Many processes in a language are basic to the human species and can provide insight into speakers of the past.

Today when we speak Hebrew fast it is common to ask something like
“ra’ita ’ta-nehag?” or more Tel-Avivian “raita ’ta-naag?”
Did you see the driver? ראית את הנהג?

The marker “et” את is swallowed up with the article “ha-” ה ‘the’ and a contraction results: “ta-” . Over fifty years ago researchers were surprised to discover the same thing in several places in the Bar Kochba letters. These were letters discovered in the 1950’s and were written during the BarKochba revolt 132-135 CE.

Bar Koseba made statements like
מעיד אני עלי תשמים “I call heaven as my witness…”
The writer has written תשמים instead of את השמים.

חזק תמקום “strengthen the place” = חזק את המקום
Again we find “et ha-” את ה transformed and written as simple “ta-” ת.

Several things become clear at the same time.

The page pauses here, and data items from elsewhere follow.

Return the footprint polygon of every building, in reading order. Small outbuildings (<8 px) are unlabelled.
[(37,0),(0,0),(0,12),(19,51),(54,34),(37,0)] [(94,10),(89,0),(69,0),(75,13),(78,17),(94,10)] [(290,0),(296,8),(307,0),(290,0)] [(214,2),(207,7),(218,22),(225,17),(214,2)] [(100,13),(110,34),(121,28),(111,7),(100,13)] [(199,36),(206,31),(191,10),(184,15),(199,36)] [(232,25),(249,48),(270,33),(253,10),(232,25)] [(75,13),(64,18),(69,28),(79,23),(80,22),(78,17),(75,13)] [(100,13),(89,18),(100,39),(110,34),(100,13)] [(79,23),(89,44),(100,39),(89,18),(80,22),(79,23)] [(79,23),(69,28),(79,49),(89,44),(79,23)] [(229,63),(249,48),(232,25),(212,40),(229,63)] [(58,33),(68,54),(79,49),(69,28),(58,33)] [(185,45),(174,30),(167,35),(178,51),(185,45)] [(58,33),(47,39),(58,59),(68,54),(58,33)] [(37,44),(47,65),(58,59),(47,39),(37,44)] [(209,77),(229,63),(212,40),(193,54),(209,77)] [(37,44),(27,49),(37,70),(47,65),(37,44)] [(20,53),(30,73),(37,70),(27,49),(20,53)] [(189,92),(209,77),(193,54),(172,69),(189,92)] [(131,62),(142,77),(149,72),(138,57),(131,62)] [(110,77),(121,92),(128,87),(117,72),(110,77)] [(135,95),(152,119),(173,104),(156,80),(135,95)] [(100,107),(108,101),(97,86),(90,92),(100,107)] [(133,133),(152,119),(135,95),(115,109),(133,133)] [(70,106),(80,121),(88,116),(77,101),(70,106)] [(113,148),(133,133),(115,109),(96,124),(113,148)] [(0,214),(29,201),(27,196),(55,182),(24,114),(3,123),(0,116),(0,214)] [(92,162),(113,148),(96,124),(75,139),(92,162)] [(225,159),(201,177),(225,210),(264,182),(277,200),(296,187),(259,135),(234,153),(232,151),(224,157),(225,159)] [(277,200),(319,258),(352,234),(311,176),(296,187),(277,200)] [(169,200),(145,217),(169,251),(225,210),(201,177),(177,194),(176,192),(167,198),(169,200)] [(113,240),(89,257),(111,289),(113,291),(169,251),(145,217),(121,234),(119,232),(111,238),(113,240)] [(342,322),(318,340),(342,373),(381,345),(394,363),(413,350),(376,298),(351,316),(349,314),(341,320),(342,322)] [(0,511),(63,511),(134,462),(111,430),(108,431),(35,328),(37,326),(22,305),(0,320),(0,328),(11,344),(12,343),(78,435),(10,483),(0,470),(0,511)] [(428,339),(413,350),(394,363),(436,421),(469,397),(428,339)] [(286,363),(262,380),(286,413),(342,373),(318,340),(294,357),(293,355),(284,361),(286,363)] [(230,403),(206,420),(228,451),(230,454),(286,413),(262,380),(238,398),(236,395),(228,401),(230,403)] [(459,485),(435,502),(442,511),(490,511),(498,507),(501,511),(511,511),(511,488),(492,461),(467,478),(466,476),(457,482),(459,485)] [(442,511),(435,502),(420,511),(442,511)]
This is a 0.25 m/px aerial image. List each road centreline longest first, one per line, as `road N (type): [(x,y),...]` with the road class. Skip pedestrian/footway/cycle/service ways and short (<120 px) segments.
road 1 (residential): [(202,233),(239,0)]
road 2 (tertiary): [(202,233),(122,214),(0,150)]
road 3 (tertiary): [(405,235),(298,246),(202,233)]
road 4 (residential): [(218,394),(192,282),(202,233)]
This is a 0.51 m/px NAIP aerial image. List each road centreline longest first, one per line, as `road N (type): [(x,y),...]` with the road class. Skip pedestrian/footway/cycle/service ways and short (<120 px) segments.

The spelling in the BarKoseba letters was not learned in a school but must reflect real speech. Any student of Hebrew learns how to write the word ‘et’ את

[definite accusative marker] in their first months. So the Hebrew of these letters was a spoken Hebrew, not a book Hebrew.

They were willing to write Hebrew ‘as it sounded’ rather than the traditions in their books.

Modern Hebrew speakers did not learn to make the contraction from reading books or from rules learned at school or from history.

The way people spoke then, mirrors the way people speak now.

This coincidence did not happen through planning but through common usage of speaking a language.

Looking across the centuries we can say, “Hey, they speak like we do.”
Such things are possible because many of the same influences on language remain in effect throughout the ages.

 

PS: Yes, this phenomenon in the Bar Koseba letters means that Hebrew was still a commonly spoken language at the time. The letters have direct relevance for discussions of languages that were being used by Jews in the first century and potential languages for Jesus’ teaching and the background of the gospels. However, that subject is extensive and will be taken up from time to time in other blogs.